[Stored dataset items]
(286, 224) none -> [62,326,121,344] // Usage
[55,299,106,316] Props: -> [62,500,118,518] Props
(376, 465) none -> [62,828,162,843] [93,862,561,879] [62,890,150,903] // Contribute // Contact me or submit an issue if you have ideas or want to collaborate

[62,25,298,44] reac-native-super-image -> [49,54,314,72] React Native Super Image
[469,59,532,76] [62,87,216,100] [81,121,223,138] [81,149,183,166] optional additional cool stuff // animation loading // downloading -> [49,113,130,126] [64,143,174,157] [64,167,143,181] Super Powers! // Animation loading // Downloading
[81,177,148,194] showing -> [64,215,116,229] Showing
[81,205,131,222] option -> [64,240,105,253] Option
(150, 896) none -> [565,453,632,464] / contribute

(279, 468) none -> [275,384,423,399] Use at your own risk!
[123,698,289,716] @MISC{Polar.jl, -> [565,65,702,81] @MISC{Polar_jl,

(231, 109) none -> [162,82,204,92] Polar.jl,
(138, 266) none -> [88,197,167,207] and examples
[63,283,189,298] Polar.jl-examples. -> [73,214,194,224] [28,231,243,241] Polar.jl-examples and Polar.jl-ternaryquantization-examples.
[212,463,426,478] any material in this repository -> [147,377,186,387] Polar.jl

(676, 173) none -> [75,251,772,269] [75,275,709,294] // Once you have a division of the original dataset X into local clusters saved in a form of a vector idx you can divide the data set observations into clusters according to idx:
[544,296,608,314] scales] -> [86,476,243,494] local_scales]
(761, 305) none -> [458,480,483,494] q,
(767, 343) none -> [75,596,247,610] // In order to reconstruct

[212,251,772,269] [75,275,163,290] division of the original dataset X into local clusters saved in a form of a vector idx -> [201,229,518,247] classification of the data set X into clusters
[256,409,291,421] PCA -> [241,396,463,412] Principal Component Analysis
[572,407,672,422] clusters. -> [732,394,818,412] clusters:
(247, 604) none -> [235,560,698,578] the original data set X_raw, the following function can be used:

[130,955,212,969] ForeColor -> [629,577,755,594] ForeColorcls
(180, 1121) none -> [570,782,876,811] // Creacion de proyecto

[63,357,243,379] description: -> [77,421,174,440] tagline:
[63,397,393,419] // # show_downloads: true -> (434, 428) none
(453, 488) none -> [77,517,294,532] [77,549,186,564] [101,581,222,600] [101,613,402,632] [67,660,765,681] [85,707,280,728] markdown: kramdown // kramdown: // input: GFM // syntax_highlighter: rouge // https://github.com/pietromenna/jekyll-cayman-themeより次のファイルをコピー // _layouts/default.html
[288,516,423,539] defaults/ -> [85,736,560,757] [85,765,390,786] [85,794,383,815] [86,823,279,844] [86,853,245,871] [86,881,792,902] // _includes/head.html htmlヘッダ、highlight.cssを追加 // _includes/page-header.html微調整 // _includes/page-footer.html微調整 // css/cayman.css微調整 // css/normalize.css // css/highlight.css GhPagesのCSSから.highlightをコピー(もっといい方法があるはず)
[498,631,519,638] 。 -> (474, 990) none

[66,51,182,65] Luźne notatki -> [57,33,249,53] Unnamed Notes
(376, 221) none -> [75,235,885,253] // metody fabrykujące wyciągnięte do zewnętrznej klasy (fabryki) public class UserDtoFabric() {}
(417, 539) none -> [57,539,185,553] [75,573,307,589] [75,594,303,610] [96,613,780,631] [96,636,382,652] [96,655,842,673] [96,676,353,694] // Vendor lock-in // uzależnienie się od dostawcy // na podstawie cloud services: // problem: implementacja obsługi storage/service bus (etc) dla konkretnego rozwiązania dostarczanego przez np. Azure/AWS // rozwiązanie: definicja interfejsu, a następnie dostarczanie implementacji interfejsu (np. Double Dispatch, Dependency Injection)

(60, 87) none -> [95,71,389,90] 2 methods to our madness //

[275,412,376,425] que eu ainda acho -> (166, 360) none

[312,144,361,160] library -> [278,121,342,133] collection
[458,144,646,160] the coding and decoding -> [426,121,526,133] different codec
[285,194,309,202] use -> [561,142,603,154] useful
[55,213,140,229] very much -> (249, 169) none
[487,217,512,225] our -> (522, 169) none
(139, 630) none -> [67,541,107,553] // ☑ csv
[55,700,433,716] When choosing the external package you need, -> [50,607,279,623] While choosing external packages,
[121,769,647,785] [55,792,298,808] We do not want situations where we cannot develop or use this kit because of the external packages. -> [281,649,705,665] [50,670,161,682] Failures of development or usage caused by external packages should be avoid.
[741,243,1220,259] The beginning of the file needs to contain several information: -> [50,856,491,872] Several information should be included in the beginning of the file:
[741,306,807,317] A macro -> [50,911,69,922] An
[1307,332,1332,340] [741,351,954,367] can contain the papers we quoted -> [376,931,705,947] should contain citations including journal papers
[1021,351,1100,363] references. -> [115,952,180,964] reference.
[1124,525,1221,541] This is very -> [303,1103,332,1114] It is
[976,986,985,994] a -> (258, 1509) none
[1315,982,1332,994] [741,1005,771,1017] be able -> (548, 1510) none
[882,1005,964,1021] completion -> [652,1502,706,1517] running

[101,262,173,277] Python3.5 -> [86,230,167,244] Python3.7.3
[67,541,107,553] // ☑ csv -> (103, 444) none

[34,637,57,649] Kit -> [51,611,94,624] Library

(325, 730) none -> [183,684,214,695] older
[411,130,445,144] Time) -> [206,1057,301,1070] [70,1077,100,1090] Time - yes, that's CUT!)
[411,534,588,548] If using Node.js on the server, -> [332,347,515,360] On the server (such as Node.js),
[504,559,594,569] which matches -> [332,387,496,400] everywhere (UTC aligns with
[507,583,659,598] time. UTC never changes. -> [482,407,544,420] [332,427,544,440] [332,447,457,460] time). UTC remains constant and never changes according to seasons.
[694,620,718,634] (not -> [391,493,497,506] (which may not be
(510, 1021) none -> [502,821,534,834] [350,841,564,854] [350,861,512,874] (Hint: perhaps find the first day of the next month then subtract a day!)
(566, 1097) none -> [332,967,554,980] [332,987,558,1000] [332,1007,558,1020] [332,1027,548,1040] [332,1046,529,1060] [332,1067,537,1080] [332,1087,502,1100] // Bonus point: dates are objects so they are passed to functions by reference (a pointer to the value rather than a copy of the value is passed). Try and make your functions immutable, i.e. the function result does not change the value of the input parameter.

TASK STATEMENT: Using the entries above, give back exactly the line containing "(247, 604) none", the line containing "(453, 488) none", and every line between them, and nothing else.

SOLUTION TO THE PROBLEM:
(247, 604) none -> [235,560,698,578] the original data set X_raw, the following function can be used:

[130,955,212,969] ForeColor -> [629,577,755,594] ForeColorcls
(180, 1121) none -> [570,782,876,811] // Creacion de proyecto

[63,357,243,379] description: -> [77,421,174,440] tagline:
[63,397,393,419] // # show_downloads: true -> (434, 428) none
(453, 488) none -> [77,517,294,532] [77,549,186,564] [101,581,222,600] [101,613,402,632] [67,660,765,681] [85,707,280,728] markdown: kramdown // kramdown: // input: GFM // syntax_highlighter: rouge // https://github.com/pietromenna/jekyll-cayman-themeより次のファイルをコピー // _layouts/default.html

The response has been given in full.